Loyalty, W. says. He understands that even as he lacks it. Have I been following him on his philosophical journey? Is he leading me upward, onward, against all my instincts, which are taking me irrevocably downwards and backwards?
Then a thought horrifies him: has he been following me, albeit not on a philosophical journey, but on an anti-philosophical one? Is the road upward – his road – really only a road downward – my road? Is his road onward leading hm only on my road backwards? Anyway, go on.
Without this dog, I continue, I will not enter heaven, says Yudhishitra, with great firmness. At that moment, a miraculous transformation occurs. In place of the dog, there stands the god Dharma, the very incarnation of virtue. Yudhishitra bows his head. Indra, too, bows his.
I was testing you, Yudhishitra, says Dharma. Because you would not relinquish your protection of the least creature, I know your virtue. You are worthy of entering heaven.
Yudhishitra leaves the earthly domain behind in Indra's chariot. How glad he is to have escaped the Age of Iron! How glad to have left behind a world with no avatar to steer it towards virtue!
The gates of heaven open before him, and Yudhishitra is carried into the light. For a time, he stands quite dazzled. But when his tired eyes adjust to the light, he is horrified by what lies before him. His former enemies – the very foes he and his brothers had destroyed at the battle of Kurukshetra - laugh and feast at great tables, whilst his brothers and his wife are nowhere to be seen.
Draupadi and your brothers are in hell, atoning for their sins, Indra says. We are all sinners, Yudhishitra thinks to himself, and perhaps each of us must spend a little time in hell atoning for our sins. But why, then, are our enemies, the very enemies of dharma, as Krishna called them, feasting in heaven?

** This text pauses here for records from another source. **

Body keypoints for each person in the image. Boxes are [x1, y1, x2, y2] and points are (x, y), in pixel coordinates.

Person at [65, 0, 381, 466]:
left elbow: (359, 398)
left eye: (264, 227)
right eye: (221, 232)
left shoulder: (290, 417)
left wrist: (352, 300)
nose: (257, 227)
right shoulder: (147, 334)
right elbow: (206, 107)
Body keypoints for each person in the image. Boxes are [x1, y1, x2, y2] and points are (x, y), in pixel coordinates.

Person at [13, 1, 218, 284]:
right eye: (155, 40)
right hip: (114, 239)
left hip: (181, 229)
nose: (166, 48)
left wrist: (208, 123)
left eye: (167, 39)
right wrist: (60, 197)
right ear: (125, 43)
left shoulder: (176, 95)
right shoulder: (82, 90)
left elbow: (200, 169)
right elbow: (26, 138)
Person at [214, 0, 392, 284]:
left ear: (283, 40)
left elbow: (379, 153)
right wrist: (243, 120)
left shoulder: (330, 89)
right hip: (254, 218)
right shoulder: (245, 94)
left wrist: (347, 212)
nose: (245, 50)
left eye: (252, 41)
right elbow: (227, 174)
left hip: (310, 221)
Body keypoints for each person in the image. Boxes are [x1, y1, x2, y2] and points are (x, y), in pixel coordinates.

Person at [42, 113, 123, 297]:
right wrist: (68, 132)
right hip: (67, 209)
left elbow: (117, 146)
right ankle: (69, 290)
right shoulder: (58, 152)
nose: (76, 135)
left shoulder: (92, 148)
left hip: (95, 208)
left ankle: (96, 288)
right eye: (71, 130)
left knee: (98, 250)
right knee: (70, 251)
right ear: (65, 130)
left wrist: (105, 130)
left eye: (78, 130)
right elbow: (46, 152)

Has Indra gone mad? Does Krishna's death mean the end of justice in heaven as well as earth? It is not only Kings who rule unwisely in the Age of Iron – gods, too! It seems as though Kali, the lord of confusion, has taken the place of Dharma himself.
Take me to my wife and my brothers, Yudhishitra says to Indra. Take me to hell.
Hell, says W. That's what happens when friend turns upon friend. Disloyalty! Careerism! Didn't I send him a print by Daniel Johnson called In Hell There Are No Friends? – 'No friends!', says W. 'Or only friends like you'.
Hell is a fearsome place, I continue. It reminds Yudhishitra of the last days of the battle at Kurukshetra, when blood and gore covered the battlefield and smoke rose from countless fires. He hears voices crying out for the misery to end. He hears voices lamenting their eternal damnation.
This is what the world itself will become, he thinks to himself, in the last of the Ages. Strife and chaos are everywhere. Who now can remember the rituals surrounding the sacrifice? Who the very name of God?
At last, he hears the voices of his brothers among the hubbub. He hears Draupadi, crying in pain. He's found them, and is glad. Will you return with me to heaven?, Indra says. It is where you belong. No, says Yudhishitra. It is better to remain in a hell of good souls than a heaven of evil ones. Here I will stay.
Then, in a flash, Krishna himself, now in his spiritual form, and in whom Yudhishtra can see the whole universe and all the gods, appears before him. The Pandava falls to his knees. Around him – another miracle - what was hell is now heaven. His brothers and his wife feast and laugh, and there is no sign of their former foes.
That was your last test, Krishna tells him. You have shown yourself to be truly virtuous. And then – in a moment unprecedented in the Maharabharta – he bows to Yudhishtra in tribute to his dharma, divinity bowing to humanity, the last avatar to the last virtuous man. And then come the closing lines of the epic, the most moving of all: and darkness fell over India.
'And darkness fell over India', W. says. 'You were born'.